Le retour ne préviendra pas, seulement par les signes annonciateurs qui nous sont donnés. Il faudra les décrypter, mais nous n’aurons jamais ni le jour, ni l’heure, de même que nous ne connaissons ni le jour, ni l’heure de notre propre mort. Or, comme notre mort, le retour du Seigneur en gloire surviendra d’une façon soudaine, et surtout définitive. Il ne sera plus temps de réfléchir. Oui, je sais, cette parole est sans doute difficile à entendre  pour certains. Ce qui se passera après nous est en partie décrit dans la Bible, en partie seulement, et souvent par images. Nous sommes loin de tout en connaître, et surtout pas le sort de ceux qui la seconde d’avant n’avaient que faire de Jésus-Christ, de sa mort et de sa résurrection, de Dieu et de tout le tralala. Les hommes mangeaient, buvaient, se mariaient et mariaient leurs enfants...

Comme croyants, comme rachetés, comme envoyés, comme témoins, il nous faut vivre notre foi, notre salut reçu, comme s’il allait revenir demain. Et, c’est loin d’être facile ou évident.

Il ne faut rien laisser derrière nous qui n’aurait dû être fait, dit, réparé. Il ne faut pas avoir besoin de revenir en arrière. C’est une exigence qui, je le conçois et le vis tous les jours, est très difficile à remplir.

Scènes photographiées avec paramètres d'objectif:
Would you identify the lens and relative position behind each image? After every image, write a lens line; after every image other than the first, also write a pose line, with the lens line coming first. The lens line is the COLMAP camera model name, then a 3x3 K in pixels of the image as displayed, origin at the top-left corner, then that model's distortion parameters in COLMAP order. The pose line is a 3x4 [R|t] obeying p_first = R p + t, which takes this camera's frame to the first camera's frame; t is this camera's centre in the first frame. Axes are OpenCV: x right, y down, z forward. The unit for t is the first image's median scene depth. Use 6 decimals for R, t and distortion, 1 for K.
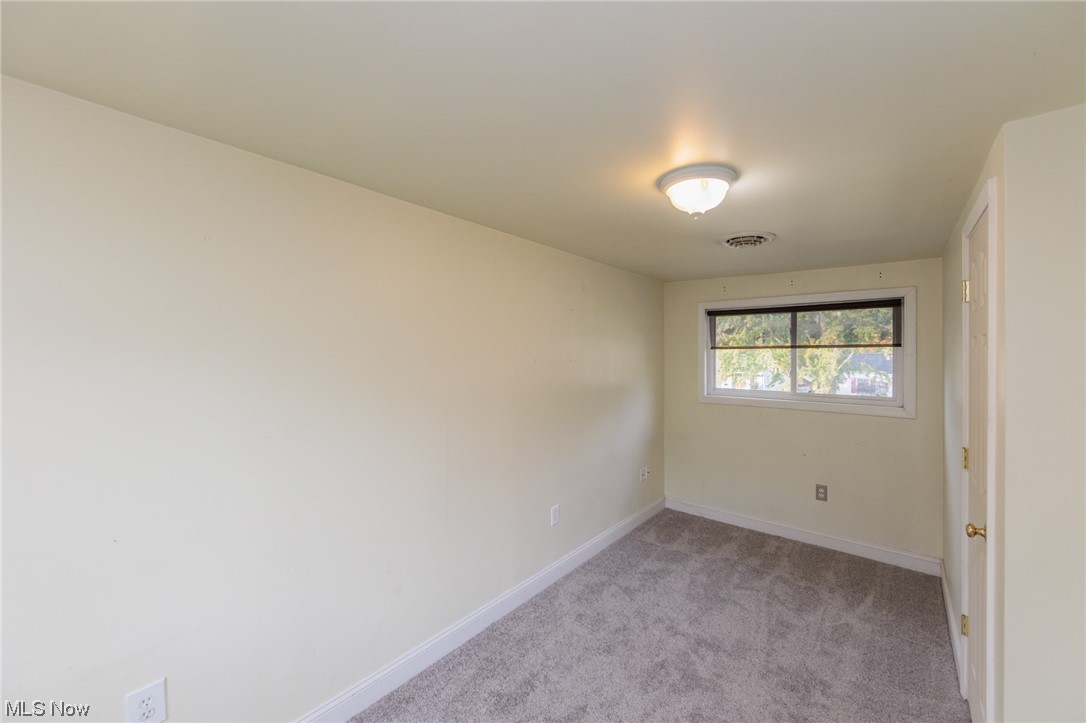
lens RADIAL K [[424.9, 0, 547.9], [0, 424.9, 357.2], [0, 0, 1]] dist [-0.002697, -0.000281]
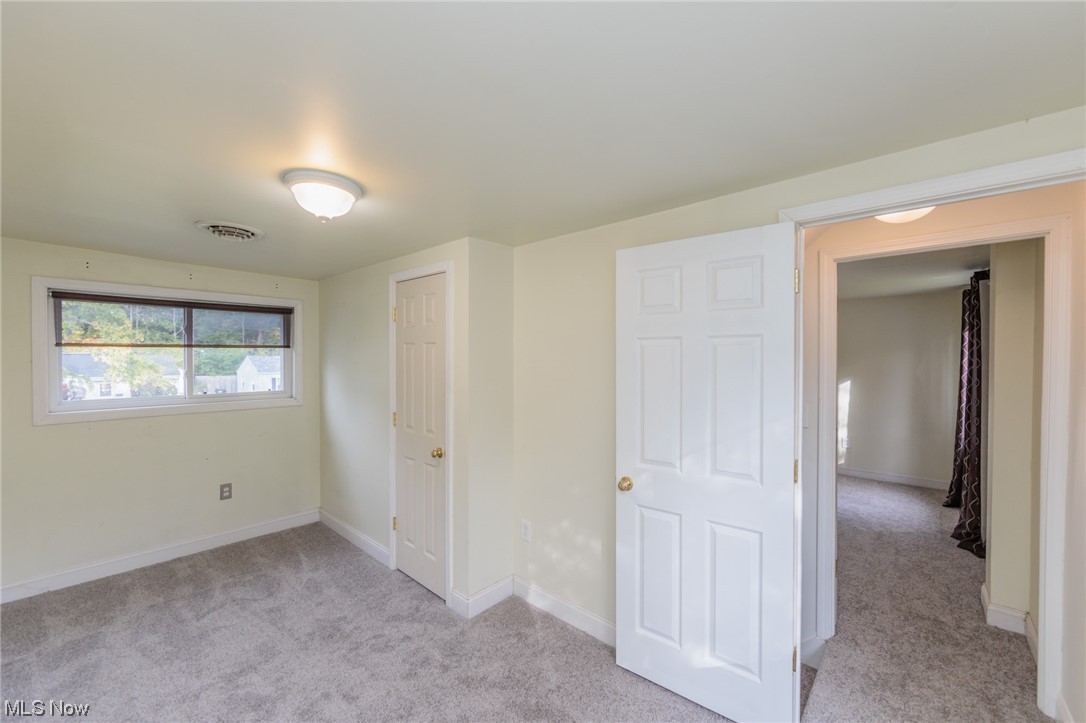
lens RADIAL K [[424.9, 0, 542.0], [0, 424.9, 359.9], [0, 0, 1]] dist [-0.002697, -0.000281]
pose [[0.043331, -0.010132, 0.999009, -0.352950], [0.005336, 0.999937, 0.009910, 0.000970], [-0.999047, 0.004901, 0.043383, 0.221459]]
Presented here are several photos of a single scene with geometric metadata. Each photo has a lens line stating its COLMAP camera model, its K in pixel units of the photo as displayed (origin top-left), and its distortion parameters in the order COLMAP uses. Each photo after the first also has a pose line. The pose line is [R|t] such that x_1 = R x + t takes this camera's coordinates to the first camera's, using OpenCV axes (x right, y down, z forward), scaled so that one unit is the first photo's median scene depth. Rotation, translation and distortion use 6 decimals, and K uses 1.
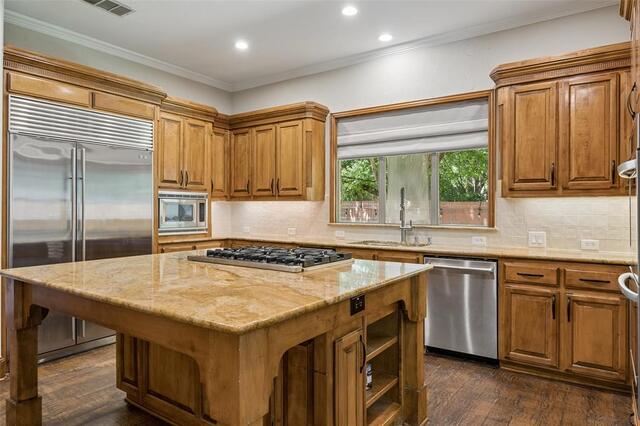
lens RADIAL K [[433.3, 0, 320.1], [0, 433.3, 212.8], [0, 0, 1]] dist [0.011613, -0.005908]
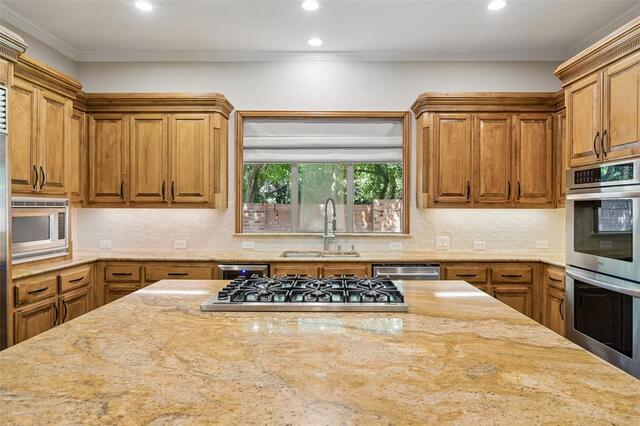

**LISTE DES TÂCHES**.
A. Répondez à ces questions sur le texte consacré au retour du Seigneur :
(i) Qu'est-ce que nous n'aurons jamais au sujet de ce retour ?
(ii) Que faisaient les hommes, selon la dernière phrase du premier paragraphe ?
(iii) Comment faut-il vivre sa foi et son salut reçu, d'après le deuxième paragraphe ?
B. Prolongez le texte sur le retour du Seigneur à partir de sa dernière phrase.

**RÉPONSES ATTENDUES**.
A.
(i) Ni le jour, ni l'heure.
(ii) Ils mangeaient, buvaient, se mariaient et mariaient leurs enfants.
(iii) Comme s'il allait revenir demain.

B.
Et la réciproque n’est pas non plus simple. Il ne faut faire que ce qui en vaut la peine. Il reste à déterminer ce qui vaut la peine d’être fait, d’être vécu. C’est ce que l’on appelle : racheter le temps.

Jésus-Christ est venu dans l’histoire des hommes, il est entré dans ma vie, il reviendra bientôt, tout à l’heure peut-être. Comment vivre ? Comment déterminer ce qui vaut la peine d’être vécu, ce qui doit être vécu. Il nous a laissé, comme commentaire et résumé de toutes les écritures, Parole de Dieu pour nous, ces deux commandements : Tu aimeras le Seigneur ton Dieu de tout ton coeur, de toute ton âme, de toute ta pensée et de tout a force, et Tu aimeras ton prochain comme toi-même. Nous avons là à mon avis une clé efficace, pour celui qui cherche véritablement et honnêtement à être guidé.

Pour aimer Dieu, il faut chercher à en approfondir la connaissance. Dieu s’est révélé à nous, il nous a manifesté son amour, il nous a donné la Bible. Ecoutons, méditons ce qu’il nous dit. Parlons-lui. La prière et l’étude de la parole, individuelles et collectives sont de bons moyens pour celui qui veut rester à l’écoute de Dieu, pour celui qui l’aime. Cela permet aussi d’éviter l’endurcissement, les raisonnements internes personnels fallacieux, qui permettent de justifier l’injustifiable.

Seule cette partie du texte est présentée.